Answer Key

1. (B) conductivity
2. (B) $\text{cm}^{-1}$
3. (B) more ions become available / move freely
4. (B) infinite dilution
5. (C) CH3COOH

6. Conductance of a solution between electrodes of unit area unit distance apart; unit $\text{S m}^{-1}$ (or $\text{S cm}^{-1}$).
7. $\Lambda_m = \frac{\kappa \times 1000}{C}$, with $\kappa$ in $\text{S cm}^{-1}$ and $C$ in $\text{mol L}^{-1}$.
8. $\Lambda_m = \frac{0.0124 \times 1000}{0.05} = 248\,\text{S cm}^2\,\text{mol}^{-1}$.

9. $\Lambda_m^0 = \nu_+\lambda_+^0 + \nu_-\lambda_-^0$; used to find $\Lambda_m^0$ of weak electrolytes and degree of dissociation $\alpha = \Lambda_m/\Lambda_m^0$.
10. Strong: small linear rise with $\sqrt{C}$, extrapolates to $\Lambda_m^0$. Weak: steep rise near zero C, no direct extrapolation.

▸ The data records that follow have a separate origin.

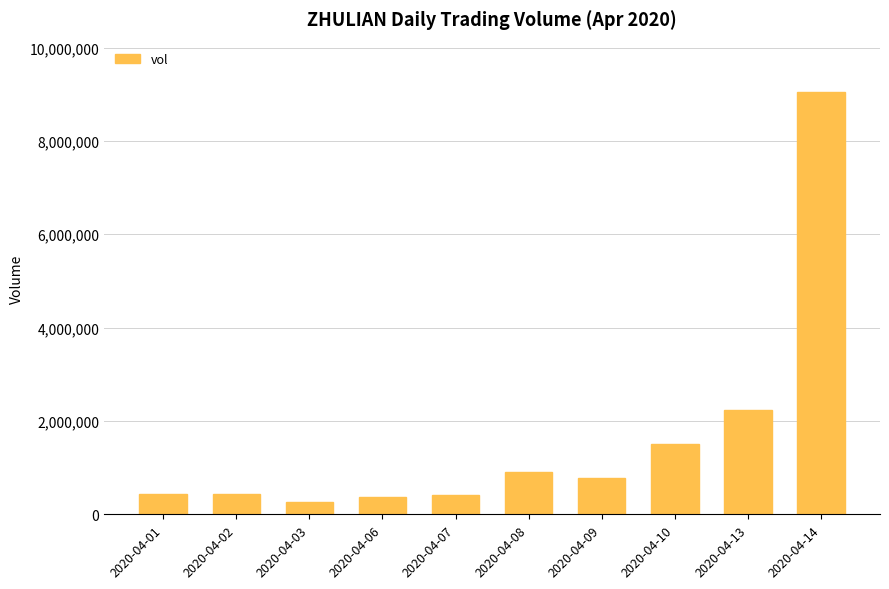

What is the difference between the maximum and minimum values?

8778900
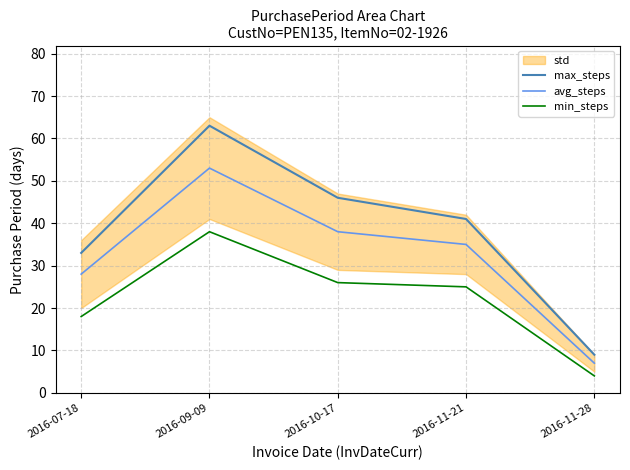

What is the difference between the maximum and minimum values in the avg_steps series?

46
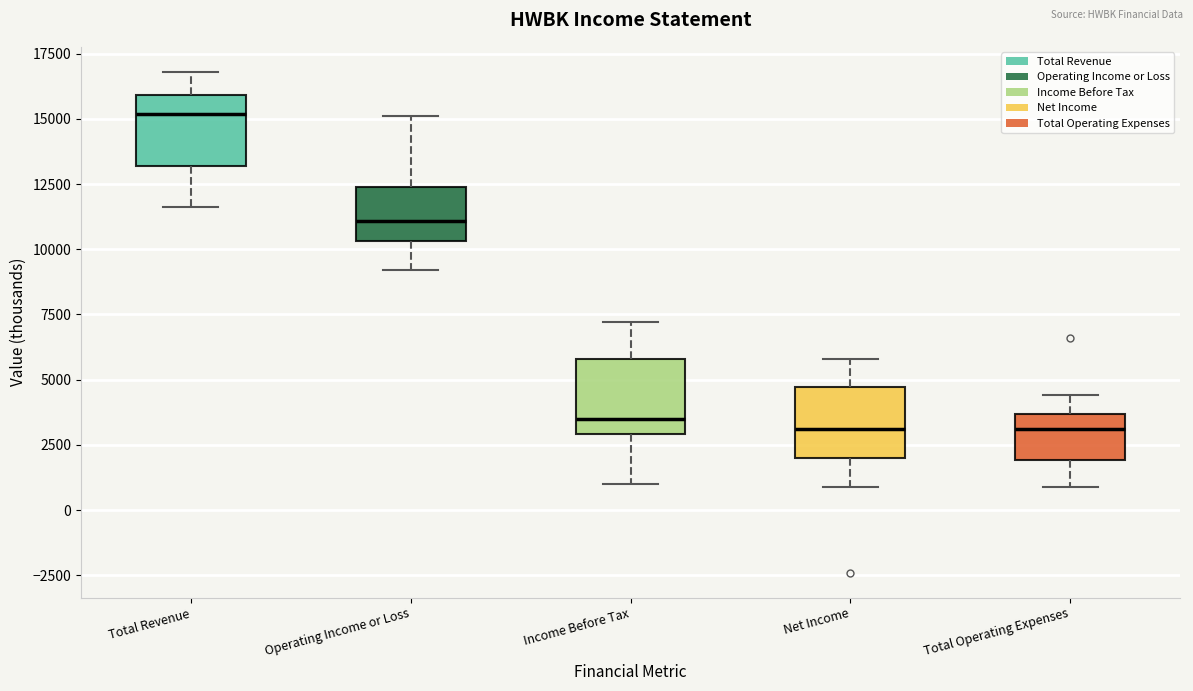

Reading left to right, transcribe this box plot: for each box, give where its median line is, the range the box spans, and where its two whiskers end, as read against the y-axis. The values are not printed on the chart, so give them approximately, as read against the axis.

Total Revenue: median 15000, box 13000 to 16000, whiskers 11500 to 17000
Operating Income or Loss: median 11000, box 10500 to 12500, whiskers 9000 to 15000
Income Before Tax: median 3500, box 3000 to 6000, whiskers 1000 to 7000
Net Income: median 3000, box 2000 to 4500, whiskers 1000 to 6000
Total Operating Expenses: median 3000, box 2000 to 3500, whiskers 1000 to 4500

11. $\Lambda_m = \frac{\kappa \times 1000}{C}$; strong electrolytes give $\Lambda_m = \Lambda_m^0 - A\sqrt{C}$, weak ones rise steeply; $\Lambda_m^0(\text{CH}_3\text{COOH}) = \Lambda_m^0(\text{CH}_3\text{COONa}) + \Lambda_m^0(\text{HCl}) - \Lambda_m^0(\text{NaCl})$.